A look at the career of Avigdor Lieberman
And according to the Jerusalem Post he said in January 2009 that Israel should "continue to fight Hamas just like the United States did with the Japanese in World War II" - widely interpreted as a reference to the dropping of nuclear bombs on Nagasaki and Hiroshima.
He is also under investigation for fraud, embezzlement and money-laundering, although he denies any wrong-doing and says the probe is politically motivated.
The Yisrael Beiteinu party - or "Israel my home" - draws much of its support from the one million Jews who came to Israel after the collapse of the Soviet Union in 1991.
Mr Lieberman - once a nightclub bouncer - became a major player in Israeli politics in March 2006, when his party won 11 seats.
This paved the way for him to become deputy prime minister (of which there are several in the government), and Minister of Strategic Affairs.
He did not immediately become part of the then Prime Minister Ehud Olmert's government, led by the Kadima party.
But he joined in November 2006 to shore up the rickety coalition, which saw its ratings plummet following what many Israelis saw as the bungled war with Hezbollah in Lebanon in 2006.
Kadima had dropped its main election pledge to withdraw from a number of Jewish settlements in the West Bank, opening the way for Yisrael Beiteinu, which opposed this policy, to join the coalition.
Mr Lieberman is a champion of the Israeli settlers and takes a tough line on unilateral withdrawals from Jewish settlements arguing that Israel gets nothing in return, particularly security guarantees.
He pulled out of that government in January 2008, however, refusing to back its peace talks with the Palestinians on core issues under the US-backed Annapolis process.
Mr Lieberman is strongly opposed to the concept of "land for peace" on which the proposed two-state solution is based.
He says it means "a state-and-a-half for one people and half a state for the other" - in reference to the fifth of the population of Israel who are Israeli-Arabs, descended from families that remained in what is now Israel after the state's creation in 1948.
Mr Lieberman's political career dates back to a stint as director general of the centre-right Likud Party from 1993-1996, followed by a year as head of the office of then Prime Minister Benjamin Netanyahu.
Mr Netanyahu is now showing signs of concern that his party - expected to gain most seats in the upcoming elections - is losing votes to his former employee.
Mr Lieberman has served as an MK in the last three Knessets.
From 1999 to 2002, he served as minister of national infrastructure, and from 2003 to 2004 he served as minister of transportation.

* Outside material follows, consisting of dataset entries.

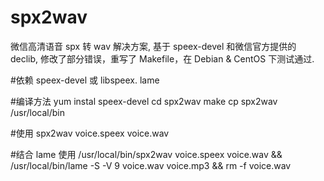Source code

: # spx2wav
微信高清语音 spx 转 wav 解决方案, 基于 speex-devel 和微信官方提供的 declib, 修改了部分错误，重写了 Makefile，在 Debian & CentOS 下测试通过.

#依赖
speex-devel 或 libspeex.
lame

#编译方法
yum instal speex-devel 
cd spx2wav
make
cp spx2wav /usr/local/bin

#使用
spx2wav voice.speex voice.wav

#结合 lame 使用
/usr/local/bin/spx2wav voice.speex voice.wav && /usr/local/bin/lame -S -V 9 voice.wav voice.mp3 && rm -f voice.wav

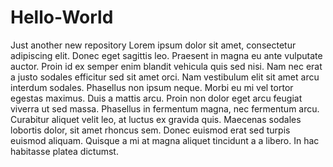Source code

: # Hello-World
Just another new repository
Lorem ipsum dolor sit amet, consectetur adipiscing elit. Donec eget sagittis leo. Praesent in magna eu ante vulputate auctor. Proin id ex semper enim blandit vehicula quis sed nisi. Nam nec erat a justo sodales efficitur sed sit amet orci. Nam vestibulum elit sit amet arcu interdum sodales. Phasellus non ipsum neque. Morbi eu mi vel tortor egestas maximus. Duis a mattis arcu. Proin non dolor eget arcu feugiat viverra ut sed massa. Phasellus in fermentum magna, nec fermentum arcu. Curabitur aliquet velit leo, at luctus ex gravida quis. Maecenas sodales lobortis dolor, sit amet rhoncus sem. Donec euismod erat sed turpis euismod aliquam. Quisque a mi at magna aliquet tincidunt a a libero. In hac habitasse platea dictumst.

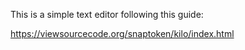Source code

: This is a simple text editor following this guide:

https://viewsourcecode.org/snaptoken/kilo/index.html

But in 2004, he was sacked from the governing coalition after opposing former Israeli Prime Minister Ariel Sharon's plan to withdraw from the Jewish settlements in Gaza, which went ahead anyway in the summer of 2005.
Mr Lieberman was born in 1958 in Kishinev in the USSR (now Chisinau in Moldova) and moved to Israel at the age of 20, where he gained a BA in social sciences from the Hebrew University of Jerusalem.